Poursuivez, s'il vous plaît, le texte sur l'arbre de la connaissance à la suite de sa dernière phrase.

TEXTE DE LA PAGE ->
========================
La croissance du savoir

L’arbre de la connaissance

Même le plus majestueux des chênes ne fut un jour qu’un gland.

La croissance initiale, il l’a reçu de l’arbre-mère, celui qui produisit le fruit avec toutes les ressources nécessaires à son éclosion, puis l’émergence d’un germe, telle une brindille à peine sortie de terre. Chacune des ressources de son environnement, telle la terre, l’eau et la lumière est source d’opportunités autant qu’une menace, dès sa première poussée de croissance.

Cet arbre-mère n’a pas seulement produit un fruit, mais tout un environnement propice à sa croissance en modifiant les conditions du sol, de l’humidité et de l’illumination sous son houppier. En fait, ce n’est pas un seul arbre qui permet de faire cela, mais une forêt tout entière, peuplée de nombreux individus et espèces différentes. Nous pouvons avoir cette image naïve qu’un arbre a besoin de grand espace, de plein ensoleillement pour s’épanouir, de ceux que nous contemplons dans les parcs bien entretenus de nos villes, dont la plupart ont d’abord été soigneusement sélectionné en pépinière. Plantez un gland dans une prairie, loin d’une forêt et ses chances de survie sont proches de zéro.
========================
EXTRAITS DES ENTRÉES ->
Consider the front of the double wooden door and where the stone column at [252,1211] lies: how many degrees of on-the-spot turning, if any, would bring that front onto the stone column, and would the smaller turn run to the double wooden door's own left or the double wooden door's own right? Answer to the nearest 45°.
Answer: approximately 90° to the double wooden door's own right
========================
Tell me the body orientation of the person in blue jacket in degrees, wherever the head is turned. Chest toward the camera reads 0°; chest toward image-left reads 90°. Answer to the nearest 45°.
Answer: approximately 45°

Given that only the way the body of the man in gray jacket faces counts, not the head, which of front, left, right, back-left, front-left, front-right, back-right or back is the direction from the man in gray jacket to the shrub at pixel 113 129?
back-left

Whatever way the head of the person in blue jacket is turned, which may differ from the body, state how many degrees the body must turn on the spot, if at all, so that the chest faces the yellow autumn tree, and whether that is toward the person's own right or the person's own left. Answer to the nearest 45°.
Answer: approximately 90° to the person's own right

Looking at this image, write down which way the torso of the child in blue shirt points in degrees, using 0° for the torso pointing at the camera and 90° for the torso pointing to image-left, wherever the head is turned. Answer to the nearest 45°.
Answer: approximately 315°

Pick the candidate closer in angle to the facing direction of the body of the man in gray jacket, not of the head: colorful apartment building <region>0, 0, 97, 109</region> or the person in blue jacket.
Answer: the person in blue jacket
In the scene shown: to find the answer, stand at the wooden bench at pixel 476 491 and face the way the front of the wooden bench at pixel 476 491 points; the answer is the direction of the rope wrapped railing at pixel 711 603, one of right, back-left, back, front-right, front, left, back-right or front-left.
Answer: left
========================
RÉPONSE ->
Du savoir à la connaissance

Le savoir est ce sol sur lequel nous avons grandi, lui-même nourri par ces myriades de générations qui nous ont précédé et enrichi le sol par leurs connaissances. Si nous pouvons assimiler le savoir à un avoir, celui que nous avons reçu de nos parents et éducateurs, la connaissance est comme une seconde naissance, car elle offre un nouveau regard sur le monde et peut donc changer l’avenir, celui dans lequel j’évolue.

Le savoir appartient au passé, la connaissance à l’avenir. Cette transformation du savoir en connaissance, nous fait passer de l’avoir à l’être.

Cette connaissance se nourri de tous les liens que nous avons tissés avec notre environnement, telles les radicelles de l’arbre au plus profonds du sol jusqu’aux feuilles les mieux exposées à la lumière. Ce sont les relations, les connections, les interactions que constituent mon expérience du monde, proprement contextualiser pour en comprendre la signification. Cette intelligence de mon environnement me permet alors d’y apporter une forme de réponse adéquate.

Une intelligence naturelle

Ces formes de réponses adéquates, nous les retrouvons aussi dans la Nature, sous le nom de sélection naturelle. L’environnement que constitue le Vivant est lui-même en constante évolution, tel un arbre dont chaque fruit transmet ses gènes et offres de multiples chances de survie à l’espèce. Les cycles d’adaptation du vivant dépendent des mutations d’une génération à la suivante.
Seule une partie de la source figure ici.